New York, deux heures du matin est le premier film de studio pour Abel Ferrara qui y propose une sorte de synthèse plus conventionnelle de ses premières œuvres. Le récit se déroule notamment dans les milieux urbains sordides et underground que Ferrara autant fréquenté à titre personnel que pour ses films. New York, deux heures du matin a ainsi en toile de fond le monde des clubs de strip-tease de Times Square et notamment celui d’une agence les alimentant, tout comme dans Nine Lives of a Wet Pussy (1976), film érotique et première réalisation sous pseudonyme de Ferrara. On y retrouve également un serial killer particulièrement brutal qui vient noyer sa haine d’un monde dépravé et sa frustration comme Driller Killer (1979) et surtout L’Ange dans la vengeance (1981).

Ces motifs se fondent dans un polar urbain plus classique mais où se retrouvent les thèmes de Ferrara. La narration dans les œuvres les plus fortes du réalisateur s’accrochent souvent au point de vue d’un héros déséquilibré, Driller Killer et L’Ange de la vengeance dans ce qui précède et évidemment Bad Lieutenant (1992) dans ce qui suivra. Cet aspect est en partie dilué ici puisque la trame (lorgnant sur M le maudit de Fritz Lang) constitue un récit plus choral dont Matt (Tom Berenger) demeure tout de même le héros. Dilué car le serial killer incarne une simple menace latente ou frontale dont on ne distingue que grossièrement les troubles psychiques – et pas dénué de ridicule dans l’illustration de ses aptitudes martiales. Par contre symboliquement le tueur représente le pendant monstrueux et explicite de la violence que Matt cherche lui à désormais contenir, lui qui ne s’est jamais remis d’avoir tué un adversaire durant sa carrière de boxeur. Ferrara construit ce parallèle de façon de plus en plus appuyée jusqu’à la féroce confrontation. 

Le message est cependant étrange puisque, sans trop en dire, notre héros reproduira ce schéma violent et expiatoire auxquelles les figures criminelles (la mafia) l’ont encouragé quand celles de la loi (le flic très badass incarné par Billy Dee Williams) auront tenté de l’en prémunir. Et cette issue est vue comme positive.Tant que cela reste latent, le film nous immerge cependant avec brio dans son atmosphère poisseuse. L’excès des scènes de strip-tease (où Melanie Griffiths annonce toute la présence provocatrice et sensuelle qu’elle affichera dans Body Double de Brian De Palma (1984)) tout comme celles très graphiques des meurtres vaudra au film quelques problèmes avec la Fox qui exigera des coupes et se désengagera de la distribution. 
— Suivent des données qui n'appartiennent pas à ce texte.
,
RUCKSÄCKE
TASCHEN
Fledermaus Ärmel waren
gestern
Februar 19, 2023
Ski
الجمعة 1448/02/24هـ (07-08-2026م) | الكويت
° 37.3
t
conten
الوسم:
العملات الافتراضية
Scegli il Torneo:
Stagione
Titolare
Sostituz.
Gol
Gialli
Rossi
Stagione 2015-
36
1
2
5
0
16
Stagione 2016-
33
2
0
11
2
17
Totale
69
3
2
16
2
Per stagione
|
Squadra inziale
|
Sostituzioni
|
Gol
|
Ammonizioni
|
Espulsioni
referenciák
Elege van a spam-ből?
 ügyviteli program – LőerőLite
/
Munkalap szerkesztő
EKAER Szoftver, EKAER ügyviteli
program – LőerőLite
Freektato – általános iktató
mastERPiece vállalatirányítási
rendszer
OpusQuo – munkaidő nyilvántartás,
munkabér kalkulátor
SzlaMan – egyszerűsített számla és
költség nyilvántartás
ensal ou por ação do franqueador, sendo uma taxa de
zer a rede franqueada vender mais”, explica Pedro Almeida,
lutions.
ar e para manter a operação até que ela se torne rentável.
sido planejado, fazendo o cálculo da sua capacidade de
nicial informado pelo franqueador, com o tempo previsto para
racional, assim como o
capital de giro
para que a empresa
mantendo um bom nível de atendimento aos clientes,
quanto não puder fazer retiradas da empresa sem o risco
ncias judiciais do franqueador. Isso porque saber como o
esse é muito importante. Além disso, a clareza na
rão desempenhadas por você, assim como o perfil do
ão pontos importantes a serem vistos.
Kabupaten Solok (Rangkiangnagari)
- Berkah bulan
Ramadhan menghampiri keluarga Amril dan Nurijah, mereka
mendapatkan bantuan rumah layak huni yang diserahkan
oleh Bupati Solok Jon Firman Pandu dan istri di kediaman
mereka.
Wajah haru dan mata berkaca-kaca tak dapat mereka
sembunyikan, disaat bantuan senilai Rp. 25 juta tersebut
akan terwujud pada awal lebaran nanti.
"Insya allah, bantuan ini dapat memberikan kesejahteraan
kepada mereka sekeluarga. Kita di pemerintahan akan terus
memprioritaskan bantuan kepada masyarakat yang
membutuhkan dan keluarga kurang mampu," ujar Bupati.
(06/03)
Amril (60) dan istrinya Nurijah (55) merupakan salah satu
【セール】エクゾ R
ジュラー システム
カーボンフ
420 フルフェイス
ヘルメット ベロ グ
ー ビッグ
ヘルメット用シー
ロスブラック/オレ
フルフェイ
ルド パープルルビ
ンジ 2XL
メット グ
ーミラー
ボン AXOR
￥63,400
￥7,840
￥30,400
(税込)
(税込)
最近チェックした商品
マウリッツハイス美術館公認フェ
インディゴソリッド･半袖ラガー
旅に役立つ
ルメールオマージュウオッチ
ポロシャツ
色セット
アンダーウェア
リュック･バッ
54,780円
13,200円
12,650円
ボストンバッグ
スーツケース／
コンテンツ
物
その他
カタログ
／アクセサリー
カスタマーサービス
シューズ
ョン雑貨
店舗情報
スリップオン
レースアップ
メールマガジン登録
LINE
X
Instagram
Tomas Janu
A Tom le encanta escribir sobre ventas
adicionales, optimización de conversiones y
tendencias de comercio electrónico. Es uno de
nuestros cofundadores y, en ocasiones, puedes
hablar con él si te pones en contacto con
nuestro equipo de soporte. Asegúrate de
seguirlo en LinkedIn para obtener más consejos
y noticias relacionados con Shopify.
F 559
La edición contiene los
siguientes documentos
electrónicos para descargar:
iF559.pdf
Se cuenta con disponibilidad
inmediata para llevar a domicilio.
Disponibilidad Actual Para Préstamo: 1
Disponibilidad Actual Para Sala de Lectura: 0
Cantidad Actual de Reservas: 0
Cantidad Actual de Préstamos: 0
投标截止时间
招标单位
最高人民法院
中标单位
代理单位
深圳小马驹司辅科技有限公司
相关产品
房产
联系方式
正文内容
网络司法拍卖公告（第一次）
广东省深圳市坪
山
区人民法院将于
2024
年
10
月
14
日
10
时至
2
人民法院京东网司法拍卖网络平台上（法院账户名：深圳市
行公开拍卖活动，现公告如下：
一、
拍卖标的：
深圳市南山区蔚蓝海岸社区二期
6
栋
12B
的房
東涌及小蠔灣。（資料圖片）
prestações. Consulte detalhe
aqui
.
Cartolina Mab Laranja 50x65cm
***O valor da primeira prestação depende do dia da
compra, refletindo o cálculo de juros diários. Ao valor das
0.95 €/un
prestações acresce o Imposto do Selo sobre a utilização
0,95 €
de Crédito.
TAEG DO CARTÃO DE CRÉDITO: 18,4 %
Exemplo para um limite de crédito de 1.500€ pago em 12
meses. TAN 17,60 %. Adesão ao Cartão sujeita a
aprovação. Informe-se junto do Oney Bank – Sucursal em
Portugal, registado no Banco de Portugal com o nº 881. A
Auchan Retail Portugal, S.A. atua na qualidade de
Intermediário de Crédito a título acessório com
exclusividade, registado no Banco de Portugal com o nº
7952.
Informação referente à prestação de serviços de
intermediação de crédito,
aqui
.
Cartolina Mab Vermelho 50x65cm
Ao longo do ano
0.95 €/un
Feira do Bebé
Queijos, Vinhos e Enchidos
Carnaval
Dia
Ferrara capture toute l’ambiance tapageuse et pittoresque de ces clubs, tant dans le filmage des numéros que dans la caractérisation avec notamment un truculent Michael V. Gazzo en patron d’établissement gouailleur. L’emphase est la même dans l’expression de la culpabilité de Matt, dont l’imagerie religieuse annonce les écarts de Bad Lieutenant où le scénariste  Nicolas St. John (fervent croyant) ne retiendra plus les élans blasphématoires de Ferrara. Une œuvre plus convenue donc pour Abel Ferrara (même si pas dénuée d’audaces plus discrètes comme ce couple lesbien traité en toute normalité sans forcer le trait) mais pas inintéressante du tout.